## Task details
In the thread on the Gloo backend, why doesn't Gloo fall back to NCCL when all_reduce runs on GPU? Answer in one to three sentences.

## Page text
————————

Gloo backend default device

Hi PyTorch experts,

I am trying to use torch.distributed package for my distributed training. The backend I am using is gloo.

Based on this doc: https://pytorch.org/docs/stable/distributed.html, gloo supports all_reduce on both CPU and GPU, but it seems there is no specific way to chose one over the other.

I am wondering, during training, does gloo perform all_reduce automatically based on the tensor’s device type? Like if the tensors are on GPU, then perform all_reduce on GPU; if the tensors are on CPU, perform it on CPU?

Also, when all_reduce is performed on GPU, does gloo fallback using nccl?

Thanks in advance!

I am wondering, during training, does gloo perform all_reduce automatically based on the tensor’s device type?

Yes, see https://github.com/pytorch/pytorch/blob/master/torch/lib/c10d/ProcessGroupGloo.cpp#L720. Essentially, we check the input’s device type, and run the appropriate operation based on that.

Also, when all_reduce is performed on GPU, does gloo fallback using nccl?

This doesn’t happen, the GLOO backend can be built with CUDA and supports GPU operations (https://github.com/facebookincubator/gloo/blob/master/docs/cuda.md)

Thanks @rvarm1. This helps a lot!

————————

## Recorded data
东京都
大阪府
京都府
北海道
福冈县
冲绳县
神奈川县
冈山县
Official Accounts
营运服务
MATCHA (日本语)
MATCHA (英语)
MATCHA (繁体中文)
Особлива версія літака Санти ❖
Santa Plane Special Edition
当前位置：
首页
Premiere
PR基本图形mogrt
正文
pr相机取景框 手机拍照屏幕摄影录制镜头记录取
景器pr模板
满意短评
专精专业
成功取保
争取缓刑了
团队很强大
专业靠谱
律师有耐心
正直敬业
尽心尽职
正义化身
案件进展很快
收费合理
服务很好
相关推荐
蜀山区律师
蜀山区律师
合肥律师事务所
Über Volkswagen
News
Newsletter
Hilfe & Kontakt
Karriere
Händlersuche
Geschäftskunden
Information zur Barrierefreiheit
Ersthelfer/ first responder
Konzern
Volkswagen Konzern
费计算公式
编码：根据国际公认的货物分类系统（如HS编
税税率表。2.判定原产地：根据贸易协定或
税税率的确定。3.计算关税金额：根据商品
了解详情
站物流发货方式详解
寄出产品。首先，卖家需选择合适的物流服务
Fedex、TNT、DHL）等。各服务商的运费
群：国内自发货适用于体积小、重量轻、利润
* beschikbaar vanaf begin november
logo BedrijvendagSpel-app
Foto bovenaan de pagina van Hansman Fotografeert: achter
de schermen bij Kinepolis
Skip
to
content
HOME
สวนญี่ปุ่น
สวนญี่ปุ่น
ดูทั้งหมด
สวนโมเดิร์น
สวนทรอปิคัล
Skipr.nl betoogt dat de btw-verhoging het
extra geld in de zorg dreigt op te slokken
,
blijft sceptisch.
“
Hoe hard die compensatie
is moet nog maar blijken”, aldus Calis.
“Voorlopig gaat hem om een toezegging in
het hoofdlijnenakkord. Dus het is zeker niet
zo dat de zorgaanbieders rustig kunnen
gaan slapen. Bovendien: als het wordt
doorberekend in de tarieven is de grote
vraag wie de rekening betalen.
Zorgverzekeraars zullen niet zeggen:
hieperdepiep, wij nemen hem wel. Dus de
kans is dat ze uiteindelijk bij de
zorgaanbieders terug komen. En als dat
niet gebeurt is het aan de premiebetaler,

————————

## Response to the task
Gloo can be built with CUDA and supports GPU operations itself, so it has no need to fall back to NCCL.